I’ve always loved how the band introduces “Styrofoam,” a signature guitar lick (Fugazi somehow owns motifs like these) running through a few cycles before Canty nails the snare and the melodies ascend arc-like. The propulsion is fluid till the hook when MacKaye charges, “We are all bigots/So filled with hatred/We release our poisons!” And then “Reprovisional” is a reboot of a song from the Margin Walker EP called “Provisional.” There’s variation in tone and pacing, plus a noisier bridge.
And then “Shut The Door” …
“Shut The Door” makes an anti-drug statement by dealing in contradiction: “I broke the surface so I can breathe/I close my eyes so I can see/I tie my arms to be free/Have you ever been free?” The song was written about the girlfriend of MacKaye’s brother Alec, Catherine Brayley, who’d passed away from a heroin overdose. This isn’t a rant delivered from a straight-edge soapbox. This isn’t JUST SAY NO. Instead, the personal impact and weight of loss is addressed, the consequences (“She’s not breathing! She’s not moving! She’s not coming back!”) offered testimony in real time.

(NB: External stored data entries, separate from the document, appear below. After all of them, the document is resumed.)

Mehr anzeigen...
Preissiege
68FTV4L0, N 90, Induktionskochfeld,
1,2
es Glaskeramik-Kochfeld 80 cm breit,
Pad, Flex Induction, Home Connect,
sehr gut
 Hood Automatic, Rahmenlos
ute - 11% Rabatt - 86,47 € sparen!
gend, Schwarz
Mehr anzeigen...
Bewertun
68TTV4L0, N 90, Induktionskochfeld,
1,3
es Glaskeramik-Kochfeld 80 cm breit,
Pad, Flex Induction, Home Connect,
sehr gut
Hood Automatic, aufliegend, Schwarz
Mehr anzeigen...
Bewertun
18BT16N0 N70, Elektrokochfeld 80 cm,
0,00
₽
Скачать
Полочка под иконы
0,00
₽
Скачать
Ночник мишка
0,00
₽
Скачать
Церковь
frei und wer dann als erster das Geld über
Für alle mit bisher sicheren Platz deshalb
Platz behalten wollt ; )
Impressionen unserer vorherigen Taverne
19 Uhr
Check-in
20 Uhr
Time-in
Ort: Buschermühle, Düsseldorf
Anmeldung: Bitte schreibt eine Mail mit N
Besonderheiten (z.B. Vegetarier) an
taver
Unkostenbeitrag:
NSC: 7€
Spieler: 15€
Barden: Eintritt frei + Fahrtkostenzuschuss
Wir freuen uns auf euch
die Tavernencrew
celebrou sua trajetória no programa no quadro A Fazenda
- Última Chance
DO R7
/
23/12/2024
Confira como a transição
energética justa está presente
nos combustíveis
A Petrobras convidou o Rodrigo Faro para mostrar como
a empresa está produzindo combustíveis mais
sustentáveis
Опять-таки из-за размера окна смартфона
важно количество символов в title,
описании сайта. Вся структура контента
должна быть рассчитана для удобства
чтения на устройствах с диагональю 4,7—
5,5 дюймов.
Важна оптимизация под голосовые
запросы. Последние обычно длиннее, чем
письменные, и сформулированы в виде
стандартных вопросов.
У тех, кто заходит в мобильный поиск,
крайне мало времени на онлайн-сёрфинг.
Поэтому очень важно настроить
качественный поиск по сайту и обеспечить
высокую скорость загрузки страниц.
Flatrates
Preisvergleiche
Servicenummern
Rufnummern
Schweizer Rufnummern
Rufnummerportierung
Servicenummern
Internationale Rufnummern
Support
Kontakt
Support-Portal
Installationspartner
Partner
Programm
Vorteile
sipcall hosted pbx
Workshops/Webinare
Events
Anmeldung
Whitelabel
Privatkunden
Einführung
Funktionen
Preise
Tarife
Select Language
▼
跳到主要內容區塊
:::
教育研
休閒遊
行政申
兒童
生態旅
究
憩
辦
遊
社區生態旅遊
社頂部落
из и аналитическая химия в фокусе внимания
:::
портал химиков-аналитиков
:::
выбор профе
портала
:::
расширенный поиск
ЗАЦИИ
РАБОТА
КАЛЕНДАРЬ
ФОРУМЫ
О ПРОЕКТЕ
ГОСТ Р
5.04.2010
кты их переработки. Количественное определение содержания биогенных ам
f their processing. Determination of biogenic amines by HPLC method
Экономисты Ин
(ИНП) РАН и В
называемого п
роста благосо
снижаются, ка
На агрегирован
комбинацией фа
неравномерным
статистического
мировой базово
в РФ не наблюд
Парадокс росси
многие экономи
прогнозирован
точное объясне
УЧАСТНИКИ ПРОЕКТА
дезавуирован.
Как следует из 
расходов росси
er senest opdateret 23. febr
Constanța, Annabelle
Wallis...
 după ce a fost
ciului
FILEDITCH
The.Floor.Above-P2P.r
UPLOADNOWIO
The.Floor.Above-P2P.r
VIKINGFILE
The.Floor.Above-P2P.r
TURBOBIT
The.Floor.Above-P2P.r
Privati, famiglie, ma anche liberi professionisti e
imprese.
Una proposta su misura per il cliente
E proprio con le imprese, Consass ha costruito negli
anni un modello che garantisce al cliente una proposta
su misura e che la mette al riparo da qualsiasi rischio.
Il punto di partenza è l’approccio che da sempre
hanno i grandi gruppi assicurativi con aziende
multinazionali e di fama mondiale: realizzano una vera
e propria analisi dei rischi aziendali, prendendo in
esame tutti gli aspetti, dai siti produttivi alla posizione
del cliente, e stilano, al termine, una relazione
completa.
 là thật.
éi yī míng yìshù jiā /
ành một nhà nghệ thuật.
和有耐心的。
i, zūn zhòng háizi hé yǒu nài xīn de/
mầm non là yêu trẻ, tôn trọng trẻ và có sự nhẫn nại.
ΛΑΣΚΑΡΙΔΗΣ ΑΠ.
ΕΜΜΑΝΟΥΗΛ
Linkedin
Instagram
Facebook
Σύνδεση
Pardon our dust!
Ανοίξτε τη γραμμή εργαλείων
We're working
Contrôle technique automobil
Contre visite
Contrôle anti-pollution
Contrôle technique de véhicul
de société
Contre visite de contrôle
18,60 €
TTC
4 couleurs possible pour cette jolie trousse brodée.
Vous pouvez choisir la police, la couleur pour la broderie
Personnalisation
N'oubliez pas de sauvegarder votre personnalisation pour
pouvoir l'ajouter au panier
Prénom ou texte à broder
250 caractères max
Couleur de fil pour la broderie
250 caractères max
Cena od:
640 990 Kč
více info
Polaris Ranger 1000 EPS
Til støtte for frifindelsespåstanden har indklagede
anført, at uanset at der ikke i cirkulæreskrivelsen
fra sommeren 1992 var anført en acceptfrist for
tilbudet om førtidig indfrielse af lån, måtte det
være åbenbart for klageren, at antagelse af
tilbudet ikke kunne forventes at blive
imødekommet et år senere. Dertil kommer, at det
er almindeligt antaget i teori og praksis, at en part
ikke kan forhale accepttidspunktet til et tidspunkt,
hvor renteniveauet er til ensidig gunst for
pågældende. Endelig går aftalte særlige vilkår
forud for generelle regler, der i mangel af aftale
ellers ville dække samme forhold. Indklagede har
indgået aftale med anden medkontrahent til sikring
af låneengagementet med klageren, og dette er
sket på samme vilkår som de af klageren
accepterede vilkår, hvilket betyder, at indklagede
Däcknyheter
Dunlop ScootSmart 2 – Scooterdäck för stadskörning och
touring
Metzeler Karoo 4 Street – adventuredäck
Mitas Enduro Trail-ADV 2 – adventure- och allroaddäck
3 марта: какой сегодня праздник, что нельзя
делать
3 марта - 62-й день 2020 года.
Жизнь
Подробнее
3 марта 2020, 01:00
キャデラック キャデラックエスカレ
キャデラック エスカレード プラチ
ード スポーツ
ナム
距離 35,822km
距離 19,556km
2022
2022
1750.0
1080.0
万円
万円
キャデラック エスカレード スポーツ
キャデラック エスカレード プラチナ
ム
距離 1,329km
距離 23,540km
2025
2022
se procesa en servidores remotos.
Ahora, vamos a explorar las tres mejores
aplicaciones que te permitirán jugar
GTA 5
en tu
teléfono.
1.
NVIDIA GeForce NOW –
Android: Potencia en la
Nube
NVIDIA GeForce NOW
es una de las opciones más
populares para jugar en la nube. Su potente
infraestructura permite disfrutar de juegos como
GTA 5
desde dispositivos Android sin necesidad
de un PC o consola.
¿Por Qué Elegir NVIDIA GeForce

A significant portion of the early 90s Alt-royalty were either addicted to or erased completely by heroin, and thusly this drug got a lot of press back then. A year before Cobain confessed to getting “so high/I scratched till I bled,” Fugazi dispensed with the tortured poet and/or outsider artist reputation often associated with tapping the vein, that addict mystique that has, in the eyes and perceptions of many, offered talented people entry into a higher creative echelon. “Shut The Door” is a eulogy, and it closes the record looking downward in a concentrated stride.
Next year, Nevermind will be celebrating 30 years. While this admittedly momentous occasion will likely occupy some level of interest for those of us who were affected by it, for now, with no shadow cast upon it, Fugazi’s debut is document to a band who’s been there all along, acting flagbearer to a scene, author to a sound, and paragon of integrity at a time when it would have been much easier to cash in.